Fringues, barbiers, ongleries

La Fnac des Champs-Elysées – donc sur la « plus belle avenue du monde » , cocorico ! pour ceux qui n’ont jamais mis les pieds hors de Paris – ferme ses portes, comme avant elle le magasin de la Place d’Italie, toujours à Paris. Les patrons avaient prévu de maintenir l’ouverture pour écouler-brader les stocks, mais face aux meutes d’acheteurs agglutinés devant les grilles, ils ont renoncé… bousculades, piétinements, poussées, entassements, il y aurait eu des morts pour obtenir de haute lutte les superbes écouteurs Dent-Bleue intra-auriculaires à réduction de bruit de chez Sam’Soung à moins 30 %, ou autre équipement absolument indispensable.

Les raisons sont simples, et navrantes : la Fnac des Champ’s perdait du fric. Loyer insupportable, frais fixes affreux, et puis ça vendait mal : l’avenue vire irrésistiblement au négoce exclusif de godasses, fringues, sacs à main, parfums, colifichets, affiche tout en anglais, et les chalands sont désormais majoritairement des touristes, plus intéressés à se payer des sacs Air’Mess hors de prix et des croque-monsieur-feuille de salade-soda que des aspirateurs sans fil, qu’on commandera évidemment sur le Houèbe, sans les avoir jamais vus auparavant. Cherchez-y donc une épicerie raisonnable, vendant des denrées du quotidien à des prix à peu près décents : mission impossible. Une crèmerie, boucherie, droguerie ? vous plaisantez.

C’est la vie moderne. Déambulant au long des avenues dans les bourgs de notre beau pays, on peut s’y dégoter des « barbiers » à la pelle ( « barber » , on est mieux tondu), des coiffeurs pour des hordes de dames, des ongleries pour plus d’ongles qu’on n’en aura jamais, des salons de beauté, de remise en forme, de massage, des flopées de vêtements, de grolles, de… mais quant à se cultiver, se nourrir…

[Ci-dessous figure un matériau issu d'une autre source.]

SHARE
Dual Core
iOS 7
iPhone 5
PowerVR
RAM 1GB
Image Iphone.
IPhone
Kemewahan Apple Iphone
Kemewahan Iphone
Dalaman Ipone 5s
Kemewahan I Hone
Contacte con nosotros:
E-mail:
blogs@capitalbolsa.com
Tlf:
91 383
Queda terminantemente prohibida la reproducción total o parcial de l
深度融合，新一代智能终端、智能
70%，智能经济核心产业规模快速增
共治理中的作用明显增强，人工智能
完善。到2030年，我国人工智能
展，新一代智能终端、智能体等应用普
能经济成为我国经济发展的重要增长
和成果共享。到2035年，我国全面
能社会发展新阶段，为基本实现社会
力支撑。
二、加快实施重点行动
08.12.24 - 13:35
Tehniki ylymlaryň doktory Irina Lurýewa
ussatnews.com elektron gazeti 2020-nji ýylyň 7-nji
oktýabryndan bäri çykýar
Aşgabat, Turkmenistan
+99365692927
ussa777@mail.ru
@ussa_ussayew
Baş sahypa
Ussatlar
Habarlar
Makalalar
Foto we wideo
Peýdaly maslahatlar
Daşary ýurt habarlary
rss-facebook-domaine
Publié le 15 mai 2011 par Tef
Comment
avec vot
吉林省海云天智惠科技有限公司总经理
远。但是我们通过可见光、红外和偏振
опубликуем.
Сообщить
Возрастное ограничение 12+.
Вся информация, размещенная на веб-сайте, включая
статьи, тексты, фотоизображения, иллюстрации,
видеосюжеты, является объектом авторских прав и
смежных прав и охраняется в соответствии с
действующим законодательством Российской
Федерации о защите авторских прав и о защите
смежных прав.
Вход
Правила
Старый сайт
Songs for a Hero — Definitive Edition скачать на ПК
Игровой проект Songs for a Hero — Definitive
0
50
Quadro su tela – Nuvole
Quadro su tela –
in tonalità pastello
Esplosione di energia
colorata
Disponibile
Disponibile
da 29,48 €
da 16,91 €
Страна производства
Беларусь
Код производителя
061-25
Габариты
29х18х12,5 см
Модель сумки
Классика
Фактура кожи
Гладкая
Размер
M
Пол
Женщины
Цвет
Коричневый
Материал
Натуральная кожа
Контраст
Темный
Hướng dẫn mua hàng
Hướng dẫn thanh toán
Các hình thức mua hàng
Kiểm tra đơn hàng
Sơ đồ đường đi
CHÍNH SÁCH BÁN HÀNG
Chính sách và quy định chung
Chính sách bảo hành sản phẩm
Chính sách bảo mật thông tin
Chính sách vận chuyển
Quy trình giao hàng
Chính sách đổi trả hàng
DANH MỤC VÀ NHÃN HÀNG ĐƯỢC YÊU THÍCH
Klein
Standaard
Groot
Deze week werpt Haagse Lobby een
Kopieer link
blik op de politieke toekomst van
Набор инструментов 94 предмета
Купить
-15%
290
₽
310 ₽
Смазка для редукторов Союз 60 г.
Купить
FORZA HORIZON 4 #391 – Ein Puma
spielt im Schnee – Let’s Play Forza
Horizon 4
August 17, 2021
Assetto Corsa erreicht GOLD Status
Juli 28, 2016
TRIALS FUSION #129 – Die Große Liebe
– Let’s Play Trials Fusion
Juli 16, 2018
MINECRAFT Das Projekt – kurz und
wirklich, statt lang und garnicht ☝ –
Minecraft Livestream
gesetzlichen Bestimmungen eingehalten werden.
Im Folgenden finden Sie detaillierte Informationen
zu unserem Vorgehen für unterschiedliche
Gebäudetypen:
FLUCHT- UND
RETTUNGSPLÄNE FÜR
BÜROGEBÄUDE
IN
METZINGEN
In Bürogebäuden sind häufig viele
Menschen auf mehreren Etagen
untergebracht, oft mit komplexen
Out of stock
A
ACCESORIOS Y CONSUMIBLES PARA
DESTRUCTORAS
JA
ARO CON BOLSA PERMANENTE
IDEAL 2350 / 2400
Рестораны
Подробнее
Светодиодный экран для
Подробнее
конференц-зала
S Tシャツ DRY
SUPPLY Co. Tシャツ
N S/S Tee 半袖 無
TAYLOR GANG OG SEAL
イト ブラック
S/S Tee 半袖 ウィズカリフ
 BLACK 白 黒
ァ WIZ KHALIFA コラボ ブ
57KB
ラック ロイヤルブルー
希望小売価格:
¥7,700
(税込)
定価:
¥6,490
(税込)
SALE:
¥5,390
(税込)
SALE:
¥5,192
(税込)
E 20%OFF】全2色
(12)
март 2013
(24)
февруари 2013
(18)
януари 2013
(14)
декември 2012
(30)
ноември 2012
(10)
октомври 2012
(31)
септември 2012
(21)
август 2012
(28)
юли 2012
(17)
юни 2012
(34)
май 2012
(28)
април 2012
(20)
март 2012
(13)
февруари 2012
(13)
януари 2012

Se nourrir : cuisiner, c’est exclu. Mais, voulez-vous du libanais ? du chinois ? du grec ? du halal ? du végan ? une pizza ? des empanadas ? un kebab ? des tacos ? un burger ? des sushis ? des satés ? des nuggets ? un bento ? des wraps ? un burrito ? empoignez votre cellulaire, lancez l’appli « Foude-Bidule-Chouette » : dans 20 minutes montre en main, on sonnera pour vous « délivrer » (vous livrer, donc) le mol et tiède ersatz de bouffe indifférenciée, correspondant grosso-modo au descriptif et à la superbe photo de l’appli. Avec des sachets-plastique de ketchup, de mayonnaise, de vinaigrette, de sel, de… alors, bon appétit ! Et un soda bien sucré, pour roter. Sans oublier le pourboire du coursier.